For more details on PipelineTracer and PipelineOutputParser, Please refer to the official notebook from John Snow Labs.
Customizing Pretrained Pipelines in Healthcare NLP
Healthcare NLP provides the flexibility to customize pretrained pipelines according to specific use cases, allowing users to modify, add, or remove stages as needed. This capability ensures that entity extraction, assertion detection, relation identification, deidentification align with the requirements of different medical applications. For a detailed guide on how to customize pretrained pipelines, refer to the Customization of Pretrained Pipelines notebook:
🔗 Customize Your Pretrained Pipeline
This resource walks through modifying pipeline components, ensuring optimal performance for specialized NLP tasks in healthcare.
Conclusion
Task-based clinical NLP revolutionizes the way we extract insights from medical text. With just a single line of code, users can perform entity recognition, assertion detection, and relation extraction, transforming unstructured clinical notes into structured, actionable data. By leveraging pre-trained models in Healthcare NLP, medical professionals, researchers, and data scientists can accelerate clinical decision-making, enhance patient care, and unlock new opportunities in healthcare AI.

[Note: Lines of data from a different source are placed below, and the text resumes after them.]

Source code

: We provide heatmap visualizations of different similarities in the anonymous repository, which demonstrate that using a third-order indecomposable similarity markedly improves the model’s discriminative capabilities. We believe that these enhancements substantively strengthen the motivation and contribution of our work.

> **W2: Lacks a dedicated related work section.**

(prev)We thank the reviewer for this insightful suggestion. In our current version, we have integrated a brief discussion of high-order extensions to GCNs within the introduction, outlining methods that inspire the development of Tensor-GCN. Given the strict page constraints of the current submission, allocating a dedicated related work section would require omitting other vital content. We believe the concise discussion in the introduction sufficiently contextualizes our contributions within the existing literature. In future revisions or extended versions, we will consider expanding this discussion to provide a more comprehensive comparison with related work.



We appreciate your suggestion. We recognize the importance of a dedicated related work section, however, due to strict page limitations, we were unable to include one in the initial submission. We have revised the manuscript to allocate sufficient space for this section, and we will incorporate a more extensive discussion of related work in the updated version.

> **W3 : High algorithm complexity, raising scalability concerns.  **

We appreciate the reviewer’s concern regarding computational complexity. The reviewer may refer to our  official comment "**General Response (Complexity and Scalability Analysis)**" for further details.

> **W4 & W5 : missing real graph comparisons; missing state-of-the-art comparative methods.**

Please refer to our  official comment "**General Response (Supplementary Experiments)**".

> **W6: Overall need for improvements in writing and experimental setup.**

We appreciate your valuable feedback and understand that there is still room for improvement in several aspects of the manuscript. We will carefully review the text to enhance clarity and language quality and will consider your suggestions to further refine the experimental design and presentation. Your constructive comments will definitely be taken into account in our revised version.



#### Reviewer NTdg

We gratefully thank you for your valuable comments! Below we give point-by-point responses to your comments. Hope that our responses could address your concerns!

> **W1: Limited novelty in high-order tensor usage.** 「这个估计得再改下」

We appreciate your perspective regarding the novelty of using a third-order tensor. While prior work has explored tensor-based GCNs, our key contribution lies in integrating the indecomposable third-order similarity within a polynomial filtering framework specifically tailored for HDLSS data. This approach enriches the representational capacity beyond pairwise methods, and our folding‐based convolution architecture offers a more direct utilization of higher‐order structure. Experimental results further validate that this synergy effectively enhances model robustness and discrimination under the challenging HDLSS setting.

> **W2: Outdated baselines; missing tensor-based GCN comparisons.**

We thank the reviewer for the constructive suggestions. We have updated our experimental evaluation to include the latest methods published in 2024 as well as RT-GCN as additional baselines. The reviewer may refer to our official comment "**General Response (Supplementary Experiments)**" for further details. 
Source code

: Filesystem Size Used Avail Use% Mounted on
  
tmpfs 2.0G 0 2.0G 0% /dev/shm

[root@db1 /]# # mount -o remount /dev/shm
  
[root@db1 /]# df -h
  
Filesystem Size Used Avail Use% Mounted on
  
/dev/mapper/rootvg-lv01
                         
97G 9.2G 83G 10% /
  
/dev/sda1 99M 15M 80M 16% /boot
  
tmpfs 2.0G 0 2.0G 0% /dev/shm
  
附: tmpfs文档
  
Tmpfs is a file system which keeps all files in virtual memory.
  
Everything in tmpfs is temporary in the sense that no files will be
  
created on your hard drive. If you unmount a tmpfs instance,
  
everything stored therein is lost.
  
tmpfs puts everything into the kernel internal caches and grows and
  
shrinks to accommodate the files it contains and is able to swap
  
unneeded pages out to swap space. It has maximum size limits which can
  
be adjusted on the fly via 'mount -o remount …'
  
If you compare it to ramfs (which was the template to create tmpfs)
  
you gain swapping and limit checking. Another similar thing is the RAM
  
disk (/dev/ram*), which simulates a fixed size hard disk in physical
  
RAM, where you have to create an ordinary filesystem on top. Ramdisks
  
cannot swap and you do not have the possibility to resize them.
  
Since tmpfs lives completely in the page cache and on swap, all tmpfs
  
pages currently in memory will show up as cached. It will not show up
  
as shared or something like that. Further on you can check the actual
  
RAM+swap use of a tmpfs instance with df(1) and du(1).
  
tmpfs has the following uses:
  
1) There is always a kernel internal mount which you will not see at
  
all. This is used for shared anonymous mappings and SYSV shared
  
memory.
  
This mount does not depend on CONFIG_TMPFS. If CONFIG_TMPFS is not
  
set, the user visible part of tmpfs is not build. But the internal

Moreover, Healthcare NLP offers a wide range of specialized pipelines tailored for various applications, including entity deidentification and resolver pipelines that map clinical entities to standardized codes such as SNOMED CT, ICD-10, and RXNORM. These pipelines can be customized to fit specific use cases, ensuring flexibility and adaptability for different healthcare and research needs. Whether it’s structuring patient records, supporting clinical trials, or improving electronic health records (EHR) systems, Healthcare NLP provides scalable, efficient solutions that empower users to harness the full potential of AI in medicine.